Die Europäer schienen allmählich mehr Vertrauen in den Staat als institutionelle Steuerkraft der Wirtschaft zu setzen. Die Ansprüche auf wissenschaftlichem Gebiet förderten zusätzlich den Glauben an den Fortschritt, wenn auch noch nicht in der breiten Masse der Bevölkerung. Gestärkt durch das Vertrauen in die menschliche Vernunft, zeigte sich dieser Fortschritt vor allem in den naturwissenschaftlichen Leistungen Galileo Galileis und Isaac Newtons sowie in dem befreienden Denken von Francis Bacon, René Descartes, Thomas Hobbes und John Locke. Viele Theoretiker dieser Zeit, darunter auch Baruch Spinoza, predigten das friedliche Zusammenleben, was sie nicht nur als ratsam, sondern als gerecht empfanden. Allerdings fanden diese Denkmodelle in der Praxis kaum ein Echo.

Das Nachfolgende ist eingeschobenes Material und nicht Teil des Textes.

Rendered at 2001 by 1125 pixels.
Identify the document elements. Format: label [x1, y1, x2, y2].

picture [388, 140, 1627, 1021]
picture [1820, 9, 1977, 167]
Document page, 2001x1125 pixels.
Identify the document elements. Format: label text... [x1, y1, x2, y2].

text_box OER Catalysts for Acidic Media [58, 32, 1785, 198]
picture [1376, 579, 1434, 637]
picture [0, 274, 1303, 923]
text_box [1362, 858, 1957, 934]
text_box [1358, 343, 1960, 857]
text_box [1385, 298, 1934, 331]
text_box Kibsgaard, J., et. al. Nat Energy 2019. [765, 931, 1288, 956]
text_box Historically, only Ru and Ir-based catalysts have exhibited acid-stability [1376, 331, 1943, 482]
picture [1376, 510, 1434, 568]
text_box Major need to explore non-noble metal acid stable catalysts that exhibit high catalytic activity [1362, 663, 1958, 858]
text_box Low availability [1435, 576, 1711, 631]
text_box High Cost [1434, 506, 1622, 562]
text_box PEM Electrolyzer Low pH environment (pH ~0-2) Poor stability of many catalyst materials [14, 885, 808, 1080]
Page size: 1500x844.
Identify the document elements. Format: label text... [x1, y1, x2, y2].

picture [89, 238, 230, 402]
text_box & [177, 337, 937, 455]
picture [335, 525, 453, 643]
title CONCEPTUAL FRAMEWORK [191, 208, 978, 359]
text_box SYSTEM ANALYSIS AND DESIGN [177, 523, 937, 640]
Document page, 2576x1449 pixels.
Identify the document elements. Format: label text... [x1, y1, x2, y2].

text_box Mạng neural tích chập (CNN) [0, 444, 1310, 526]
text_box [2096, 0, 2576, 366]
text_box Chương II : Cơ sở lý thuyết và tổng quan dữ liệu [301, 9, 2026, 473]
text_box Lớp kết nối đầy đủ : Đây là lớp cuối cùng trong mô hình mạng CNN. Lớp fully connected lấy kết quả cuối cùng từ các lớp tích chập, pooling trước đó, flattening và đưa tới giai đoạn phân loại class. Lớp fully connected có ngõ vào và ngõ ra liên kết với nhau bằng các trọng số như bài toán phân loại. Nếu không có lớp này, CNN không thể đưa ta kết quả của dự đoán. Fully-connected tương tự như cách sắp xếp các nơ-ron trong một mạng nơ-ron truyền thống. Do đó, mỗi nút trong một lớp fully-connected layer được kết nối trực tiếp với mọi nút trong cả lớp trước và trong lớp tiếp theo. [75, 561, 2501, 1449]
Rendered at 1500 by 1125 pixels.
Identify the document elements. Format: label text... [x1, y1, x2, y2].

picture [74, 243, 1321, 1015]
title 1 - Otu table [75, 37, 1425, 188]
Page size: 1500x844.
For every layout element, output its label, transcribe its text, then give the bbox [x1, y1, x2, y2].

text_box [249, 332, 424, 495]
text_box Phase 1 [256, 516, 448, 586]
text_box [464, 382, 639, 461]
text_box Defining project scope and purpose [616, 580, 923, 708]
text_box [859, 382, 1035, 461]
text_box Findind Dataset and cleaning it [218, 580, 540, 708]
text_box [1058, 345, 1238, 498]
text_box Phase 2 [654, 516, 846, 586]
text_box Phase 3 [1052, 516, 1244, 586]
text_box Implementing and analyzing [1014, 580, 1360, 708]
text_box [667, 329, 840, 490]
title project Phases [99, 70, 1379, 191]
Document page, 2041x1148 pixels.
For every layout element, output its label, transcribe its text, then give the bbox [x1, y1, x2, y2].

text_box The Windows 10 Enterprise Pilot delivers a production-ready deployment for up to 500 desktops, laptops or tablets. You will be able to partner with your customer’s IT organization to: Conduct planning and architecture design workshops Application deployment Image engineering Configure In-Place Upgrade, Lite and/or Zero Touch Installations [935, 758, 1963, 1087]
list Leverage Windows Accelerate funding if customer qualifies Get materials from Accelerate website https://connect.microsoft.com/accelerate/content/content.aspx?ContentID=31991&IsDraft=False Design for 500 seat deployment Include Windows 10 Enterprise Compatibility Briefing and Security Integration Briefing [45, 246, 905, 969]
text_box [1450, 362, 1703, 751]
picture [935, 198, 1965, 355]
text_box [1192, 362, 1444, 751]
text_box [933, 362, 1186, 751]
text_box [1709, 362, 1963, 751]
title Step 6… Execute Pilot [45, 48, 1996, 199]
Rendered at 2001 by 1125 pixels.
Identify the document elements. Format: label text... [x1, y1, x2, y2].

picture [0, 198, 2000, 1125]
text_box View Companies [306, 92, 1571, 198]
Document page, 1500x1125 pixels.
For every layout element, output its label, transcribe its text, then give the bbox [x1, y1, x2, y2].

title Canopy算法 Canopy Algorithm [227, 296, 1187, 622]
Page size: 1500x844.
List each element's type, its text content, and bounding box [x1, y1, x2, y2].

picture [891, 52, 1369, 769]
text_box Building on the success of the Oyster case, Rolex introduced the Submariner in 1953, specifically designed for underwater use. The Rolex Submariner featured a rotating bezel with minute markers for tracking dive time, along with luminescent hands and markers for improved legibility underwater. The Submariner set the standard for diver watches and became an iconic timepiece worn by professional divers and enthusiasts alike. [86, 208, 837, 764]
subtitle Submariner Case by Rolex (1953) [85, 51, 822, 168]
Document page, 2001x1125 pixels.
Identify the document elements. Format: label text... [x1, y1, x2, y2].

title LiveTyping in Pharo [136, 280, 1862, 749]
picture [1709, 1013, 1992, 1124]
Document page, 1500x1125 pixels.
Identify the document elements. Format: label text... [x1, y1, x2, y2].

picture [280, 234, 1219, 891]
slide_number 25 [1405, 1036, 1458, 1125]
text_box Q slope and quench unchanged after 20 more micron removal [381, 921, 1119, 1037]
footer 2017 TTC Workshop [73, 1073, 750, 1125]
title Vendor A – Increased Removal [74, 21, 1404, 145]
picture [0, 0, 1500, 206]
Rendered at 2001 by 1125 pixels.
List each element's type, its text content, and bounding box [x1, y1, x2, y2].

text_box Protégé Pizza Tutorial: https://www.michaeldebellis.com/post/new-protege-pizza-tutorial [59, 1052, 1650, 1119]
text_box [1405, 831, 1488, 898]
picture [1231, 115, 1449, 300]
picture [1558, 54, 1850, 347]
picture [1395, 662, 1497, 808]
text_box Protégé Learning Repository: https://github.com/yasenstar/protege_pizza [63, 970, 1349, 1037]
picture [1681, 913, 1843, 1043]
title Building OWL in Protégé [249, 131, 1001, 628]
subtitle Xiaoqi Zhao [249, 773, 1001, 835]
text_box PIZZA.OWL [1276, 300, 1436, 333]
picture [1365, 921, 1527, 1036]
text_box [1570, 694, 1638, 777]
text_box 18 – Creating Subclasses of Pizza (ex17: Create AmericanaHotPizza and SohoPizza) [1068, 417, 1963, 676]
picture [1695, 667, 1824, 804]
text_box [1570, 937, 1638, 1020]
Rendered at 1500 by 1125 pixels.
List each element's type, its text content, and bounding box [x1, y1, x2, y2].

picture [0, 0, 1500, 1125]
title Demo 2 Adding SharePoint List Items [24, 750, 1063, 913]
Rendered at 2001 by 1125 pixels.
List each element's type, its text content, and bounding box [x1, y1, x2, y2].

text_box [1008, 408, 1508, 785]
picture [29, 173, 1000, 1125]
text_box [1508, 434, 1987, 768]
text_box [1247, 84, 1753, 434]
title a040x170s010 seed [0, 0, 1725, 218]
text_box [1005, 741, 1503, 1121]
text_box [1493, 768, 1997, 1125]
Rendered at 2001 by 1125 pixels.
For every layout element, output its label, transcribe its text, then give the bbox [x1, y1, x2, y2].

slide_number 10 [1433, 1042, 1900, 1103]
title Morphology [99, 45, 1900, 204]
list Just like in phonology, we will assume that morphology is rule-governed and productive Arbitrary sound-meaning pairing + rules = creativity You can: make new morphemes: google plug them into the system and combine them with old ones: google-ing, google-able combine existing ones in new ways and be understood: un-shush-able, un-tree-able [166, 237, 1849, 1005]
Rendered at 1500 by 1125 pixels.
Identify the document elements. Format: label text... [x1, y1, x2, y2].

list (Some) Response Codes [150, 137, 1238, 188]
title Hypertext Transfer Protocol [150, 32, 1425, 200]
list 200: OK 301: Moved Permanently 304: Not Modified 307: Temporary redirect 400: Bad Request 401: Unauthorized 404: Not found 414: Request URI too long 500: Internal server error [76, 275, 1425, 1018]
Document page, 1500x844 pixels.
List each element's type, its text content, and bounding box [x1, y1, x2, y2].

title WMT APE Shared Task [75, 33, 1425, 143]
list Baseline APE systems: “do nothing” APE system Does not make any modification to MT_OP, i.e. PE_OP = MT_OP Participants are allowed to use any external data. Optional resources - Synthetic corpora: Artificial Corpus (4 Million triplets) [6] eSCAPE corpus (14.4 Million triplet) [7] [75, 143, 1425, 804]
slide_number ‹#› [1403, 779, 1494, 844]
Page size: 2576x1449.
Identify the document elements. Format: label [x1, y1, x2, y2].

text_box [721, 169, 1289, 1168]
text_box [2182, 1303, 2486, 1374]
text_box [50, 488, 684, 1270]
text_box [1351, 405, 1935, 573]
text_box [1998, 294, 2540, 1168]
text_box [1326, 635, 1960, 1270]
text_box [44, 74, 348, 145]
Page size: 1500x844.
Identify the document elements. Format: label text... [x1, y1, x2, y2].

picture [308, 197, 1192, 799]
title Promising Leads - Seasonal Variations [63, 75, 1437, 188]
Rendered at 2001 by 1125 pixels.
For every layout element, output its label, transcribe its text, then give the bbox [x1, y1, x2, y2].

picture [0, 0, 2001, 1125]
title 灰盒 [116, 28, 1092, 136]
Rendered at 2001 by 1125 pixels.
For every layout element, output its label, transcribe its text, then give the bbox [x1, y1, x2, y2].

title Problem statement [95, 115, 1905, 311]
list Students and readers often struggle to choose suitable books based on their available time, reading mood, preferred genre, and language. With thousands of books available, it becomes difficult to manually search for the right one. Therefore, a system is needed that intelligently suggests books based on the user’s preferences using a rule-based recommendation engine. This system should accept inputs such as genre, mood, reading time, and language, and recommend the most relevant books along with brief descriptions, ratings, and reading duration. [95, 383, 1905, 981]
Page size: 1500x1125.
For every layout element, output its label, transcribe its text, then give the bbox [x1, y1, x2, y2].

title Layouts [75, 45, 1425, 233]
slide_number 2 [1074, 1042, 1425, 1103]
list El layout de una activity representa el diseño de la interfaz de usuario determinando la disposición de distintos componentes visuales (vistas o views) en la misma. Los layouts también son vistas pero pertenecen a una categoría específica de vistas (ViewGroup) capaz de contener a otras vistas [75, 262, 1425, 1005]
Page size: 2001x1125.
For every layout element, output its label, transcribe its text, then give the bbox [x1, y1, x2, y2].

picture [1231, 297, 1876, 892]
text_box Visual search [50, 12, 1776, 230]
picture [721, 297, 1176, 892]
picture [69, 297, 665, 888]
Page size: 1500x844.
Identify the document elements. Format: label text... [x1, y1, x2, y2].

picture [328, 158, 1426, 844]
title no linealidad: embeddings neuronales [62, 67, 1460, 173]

Englische und französische Kolonialisten eigneten sich in Nordamerika immer mehr Gebiete an. Auch auf den Westindischen Inseln lag die Macht in den Händen europäischer Nationen. Mittel- und Südamerika waren zum überwiegenden Teil in zwei spanische Vizekönigreiche aufgeteilt. Brasilien war eine portugiesische Kolonie.

In Afrika verlor das Handelsimperium der Portugiesen an Bedeutung. Die Beziehungen zu den Staaten auf diesem Kontinent verschlechterten sich oder wurden ganz abgebrochen. Vor allem die Konkurrenz der Niederländer, die mit der Kapkolonie (siehe Kapprovinz) über ein starkes Bollwerk verfügten, nahm zu. Siehe auch Kolonialismus

Auch in Asien waren seit dem vorigen Jahrhundert vielfältige Veränderungen zu beobachten. Das Mongolenreich beherrschte in Indien mittlerweile fast den gesamten Subkontinent. In China endete 1644 die Periode der Ming-Dynastie. Die Macht übernahm die von den Mandschu gegründete Qing-Dynastie, die bei den Chinesen allerdings auf heftigen Widerstand stieß. Nach dem großen Krieg (1620-1674) zwischen den Trinh (Tonking) und den Nguyen (Annam) in Südostasien, aus dem die Nguyen mit portugiesischer Hilfe als Sieger hervorgingen, herrschte in diesem Gebiet nun Frieden. Im ostindischen Archipel gelang es den Niederländern, mit der Vereinigten Ostindischen Kompanie Fuß zu fassen. In Japan errichtete das Tokugawa-Schogunat ein solides Steuersystem und riegelte den Staat nach außen hin nahezu vollkommen ab.